To tread sundown's setted streets is to become the all-powerful watchman of Jeremy Bentham's panopticon. You get to observe the inmates; they know you're there, but cannot distinguish you from the murk.

It's dirty work, admittedly, but, well, you know.

Observed in this manner, the New Town is nothing less than a living cabinet of uncurated curiosities and red-trousered reliquiae, displayed for one's delectation.

What could be more delightful?

Today's objet, a stunted piste in the Georgian ghetto's eastern hinterlands, more than merits its place in the cabinet. It contains, compacted on its short tarmacked run, mythology, modernity, mystery.

To arrive at its southern apex is to be met by a pair of majestic new builds, the thoroughly charming Two Graces of Hart Street. Some pronounce themselves scandalised by these daughters of an urban Zeus, vexed by a lack of harmony with the street's dominant mien.

Poppycock.

These contemporary homes, like their superannuated neighbours, go out of their way to privilege the wayfarer's gaze. They are welcome, and entirely apt, additions to the New Town zoo.

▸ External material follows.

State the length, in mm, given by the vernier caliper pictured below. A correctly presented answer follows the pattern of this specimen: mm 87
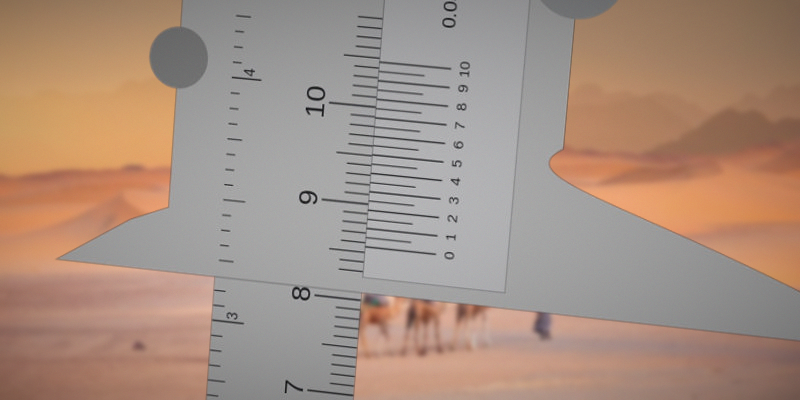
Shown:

I do have one small qualm about the steelier of the two: the hot tub and coloured lighting are perhaps better suited to the more tropical climes of a discreet and ever so slightly louche venue a little way downhill.

I'll think I'll leave a note.

On little Hart Street, individual consciousness brushes up against something bigger: humanity in its imperfections and fallibility. It is a street of comings and goings: the sauna and the Exit, the knave and the grave, hot tubs and body rubs.

If for nothing else, it should be commended for having the courage to display, or at least to remind us of, that which many would prefer out of sight and mind. (I do feel, though, that whoever erected the No Entry sign adjacent to the sauna has been misinformed.)

 
 

Neighbouring Hart Street Lane is less concerned with matters of the flesh. Its dusky light and fusty odours are more resonant of a spiritual past.

Shaded under the benign scrutiny of surrounding tenements, its energies flow through rear gardens towards an incongruous source: a building once believed to have been a Catholic monastery, now credited with a former Huguenot identity

I've long believed that I, too, have something of the religious about me, the Franciscan to be precise.

Like St Francis himself, I occasionally talk to local animals, in my case tweed-jacketed ones.

Mostly, though, I prefer to observe these curios at home as they sit at ease on shabby chesterfields in lamp-lit salons, on streets yielded to the soft reds and deep blues of the New Town twilight.